======== The records

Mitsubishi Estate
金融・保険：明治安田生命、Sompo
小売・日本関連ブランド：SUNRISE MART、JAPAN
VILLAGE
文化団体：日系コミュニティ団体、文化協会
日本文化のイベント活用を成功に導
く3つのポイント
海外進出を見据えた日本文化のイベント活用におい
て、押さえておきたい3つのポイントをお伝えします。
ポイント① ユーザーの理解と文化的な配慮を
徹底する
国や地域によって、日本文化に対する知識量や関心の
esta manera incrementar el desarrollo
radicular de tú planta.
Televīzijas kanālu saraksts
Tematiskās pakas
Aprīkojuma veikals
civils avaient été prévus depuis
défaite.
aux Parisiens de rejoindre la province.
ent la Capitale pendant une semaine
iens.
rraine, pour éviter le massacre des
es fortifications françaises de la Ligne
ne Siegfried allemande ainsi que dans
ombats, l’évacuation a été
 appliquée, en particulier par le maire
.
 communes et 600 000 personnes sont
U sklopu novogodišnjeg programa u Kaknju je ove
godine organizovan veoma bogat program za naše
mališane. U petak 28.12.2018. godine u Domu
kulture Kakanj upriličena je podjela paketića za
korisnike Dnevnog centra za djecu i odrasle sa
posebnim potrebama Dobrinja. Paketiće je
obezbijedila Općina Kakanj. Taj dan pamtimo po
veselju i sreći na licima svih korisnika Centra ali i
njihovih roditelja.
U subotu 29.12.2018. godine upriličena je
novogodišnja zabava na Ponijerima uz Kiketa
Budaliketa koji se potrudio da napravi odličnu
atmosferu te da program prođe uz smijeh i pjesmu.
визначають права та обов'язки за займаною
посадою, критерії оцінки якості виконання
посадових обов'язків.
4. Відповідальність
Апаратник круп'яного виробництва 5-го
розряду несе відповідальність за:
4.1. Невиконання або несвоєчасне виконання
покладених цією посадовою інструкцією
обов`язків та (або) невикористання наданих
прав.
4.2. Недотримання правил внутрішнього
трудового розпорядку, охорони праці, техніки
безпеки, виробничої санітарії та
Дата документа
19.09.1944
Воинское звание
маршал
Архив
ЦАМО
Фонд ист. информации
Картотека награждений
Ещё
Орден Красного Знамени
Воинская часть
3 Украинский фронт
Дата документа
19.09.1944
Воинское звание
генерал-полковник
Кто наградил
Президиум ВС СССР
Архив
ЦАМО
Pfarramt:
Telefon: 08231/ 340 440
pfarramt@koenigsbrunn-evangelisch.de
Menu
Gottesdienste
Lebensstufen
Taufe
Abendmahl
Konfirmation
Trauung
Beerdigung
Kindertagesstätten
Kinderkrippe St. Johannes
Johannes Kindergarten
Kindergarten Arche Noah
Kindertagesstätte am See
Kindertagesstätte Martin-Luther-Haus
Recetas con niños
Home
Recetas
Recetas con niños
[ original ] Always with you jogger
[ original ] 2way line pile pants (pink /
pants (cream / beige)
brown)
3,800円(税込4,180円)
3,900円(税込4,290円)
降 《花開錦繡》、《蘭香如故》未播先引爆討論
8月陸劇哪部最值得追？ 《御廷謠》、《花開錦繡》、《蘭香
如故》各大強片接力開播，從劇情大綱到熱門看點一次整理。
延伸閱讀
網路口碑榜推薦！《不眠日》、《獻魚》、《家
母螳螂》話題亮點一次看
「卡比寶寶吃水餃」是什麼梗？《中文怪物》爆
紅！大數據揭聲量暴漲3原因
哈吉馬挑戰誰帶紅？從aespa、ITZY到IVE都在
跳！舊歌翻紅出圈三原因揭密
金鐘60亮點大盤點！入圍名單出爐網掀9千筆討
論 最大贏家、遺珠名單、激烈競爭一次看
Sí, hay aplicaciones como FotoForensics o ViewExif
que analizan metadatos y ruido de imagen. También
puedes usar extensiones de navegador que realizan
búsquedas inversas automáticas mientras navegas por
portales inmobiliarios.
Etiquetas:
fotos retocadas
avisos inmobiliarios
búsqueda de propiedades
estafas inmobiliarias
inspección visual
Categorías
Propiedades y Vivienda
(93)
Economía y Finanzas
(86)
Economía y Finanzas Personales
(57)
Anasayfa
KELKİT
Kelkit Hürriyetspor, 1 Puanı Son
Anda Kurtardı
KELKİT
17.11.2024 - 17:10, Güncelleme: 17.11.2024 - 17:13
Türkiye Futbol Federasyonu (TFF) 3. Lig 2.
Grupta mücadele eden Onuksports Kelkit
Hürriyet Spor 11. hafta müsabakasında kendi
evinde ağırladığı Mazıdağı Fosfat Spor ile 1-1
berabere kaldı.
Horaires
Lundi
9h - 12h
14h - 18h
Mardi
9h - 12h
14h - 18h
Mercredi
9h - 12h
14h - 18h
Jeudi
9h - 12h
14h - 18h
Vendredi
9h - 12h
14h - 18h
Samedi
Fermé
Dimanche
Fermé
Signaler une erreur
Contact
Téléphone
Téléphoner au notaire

================

All of the data must be set down again exactly.

:: Completed exercise ::
Mitsubishi Estate
金融・保険：明治安田生命、Sompo
小売・日本関連ブランド：SUNRISE MART、JAPAN
VILLAGE
文化団体：日系コミュニティ団体、文化協会
日本文化のイベント活用を成功に導
く3つのポイント
海外進出を見据えた日本文化のイベント活用におい
て、押さえておきたい3つのポイントをお伝えします。
ポイント① ユーザーの理解と文化的な配慮を
徹底する
国や地域によって、日本文化に対する知識量や関心の
esta manera incrementar el desarrollo
radicular de tú planta.
Televīzijas kanālu saraksts
Tematiskās pakas
Aprīkojuma veikals
civils avaient été prévus depuis
défaite.
aux Parisiens de rejoindre la province.
ent la Capitale pendant une semaine
iens.
rraine, pour éviter le massacre des
es fortifications françaises de la Ligne
ne Siegfried allemande ainsi que dans
ombats, l’évacuation a été
 appliquée, en particulier par le maire
.
 communes et 600 000 personnes sont
U sklopu novogodišnjeg programa u Kaknju je ove
godine organizovan veoma bogat program za naše
mališane. U petak 28.12.2018. godine u Domu
kulture Kakanj upriličena je podjela paketića za
korisnike Dnevnog centra za djecu i odrasle sa
posebnim potrebama Dobrinja. Paketiće je
obezbijedila Općina Kakanj. Taj dan pamtimo po
veselju i sreći na licima svih korisnika Centra ali i
njihovih roditelja.
U subotu 29.12.2018. godine upriličena je
novogodišnja zabava na Ponijerima uz Kiketa
Budaliketa koji se potrudio da napravi odličnu
atmosferu te da program prođe uz smijeh i pjesmu.
визначають права та обов'язки за займаною
посадою, критерії оцінки якості виконання
посадових обов'язків.
4. Відповідальність
Апаратник круп'яного виробництва 5-го
розряду несе відповідальність за:
4.1. Невиконання або несвоєчасне виконання
покладених цією посадовою інструкцією
обов`язків та (або) невикористання наданих
прав.
4.2. Недотримання правил внутрішнього
трудового розпорядку, охорони праці, техніки
безпеки, виробничої санітарії та
Дата документа
19.09.1944
Воинское звание
маршал
Архив
ЦАМО
Фонд ист. информации
Картотека награждений
Ещё
Орден Красного Знамени
Воинская часть
3 Украинский фронт
Дата документа
19.09.1944
Воинское звание
генерал-полковник
Кто наградил
Президиум ВС СССР
Архив
ЦАМО
Pfarramt:
Telefon: 08231/ 340 440
pfarramt@koenigsbrunn-evangelisch.de
Menu
Gottesdienste
Lebensstufen
Taufe
Abendmahl
Konfirmation
Trauung
Beerdigung
Kindertagesstätten
Kinderkrippe St. Johannes
Johannes Kindergarten
Kindergarten Arche Noah
Kindertagesstätte am See
Kindertagesstätte Martin-Luther-Haus
Recetas con niños
Home
Recetas
Recetas con niños
[ original ] Always with you jogger
[ original ] 2way line pile pants (pink /
pants (cream / beige)
brown)
3,800円(税込4,180円)
3,900円(税込4,290円)
降 《花開錦繡》、《蘭香如故》未播先引爆討論
8月陸劇哪部最值得追？ 《御廷謠》、《花開錦繡》、《蘭香
如故》各大強片接力開播，從劇情大綱到熱門看點一次整理。
延伸閱讀
網路口碑榜推薦！《不眠日》、《獻魚》、《家
母螳螂》話題亮點一次看
「卡比寶寶吃水餃」是什麼梗？《中文怪物》爆
紅！大數據揭聲量暴漲3原因
哈吉馬挑戰誰帶紅？從aespa、ITZY到IVE都在
跳！舊歌翻紅出圈三原因揭密
金鐘60亮點大盤點！入圍名單出爐網掀9千筆討
論 最大贏家、遺珠名單、激烈競爭一次看
Sí, hay aplicaciones como FotoForensics o ViewExif
que analizan metadatos y ruido de imagen. También
puedes usar extensiones de navegador que realizan
búsquedas inversas automáticas mientras navegas por
portales inmobiliarios.
Etiquetas:
fotos retocadas
avisos inmobiliarios
búsqueda de propiedades
estafas inmobiliarias
inspección visual
Categorías
Propiedades y Vivienda
(93)
Economía y Finanzas
(86)
Economía y Finanzas Personales
(57)
Anasayfa
KELKİT
Kelkit Hürriyetspor, 1 Puanı Son
Anda Kurtardı
KELKİT
17.11.2024 - 17:10, Güncelleme: 17.11.2024 - 17:13
Türkiye Futbol Federasyonu (TFF) 3. Lig 2.
Grupta mücadele eden Onuksports Kelkit
Hürriyet Spor 11. hafta müsabakasında kendi
evinde ağırladığı Mazıdağı Fosfat Spor ile 1-1
berabere kaldı.
Horaires
Lundi
9h - 12h
14h - 18h
Mardi
9h - 12h
14h - 18h
Mercredi
9h - 12h
14h - 18h
Jeudi
9h - 12h
14h - 18h
Vendredi
9h - 12h
14h - 18h
Samedi
Fermé
Dimanche
Fermé
Signaler une erreur
Contact
Téléphone
Téléphoner au notaire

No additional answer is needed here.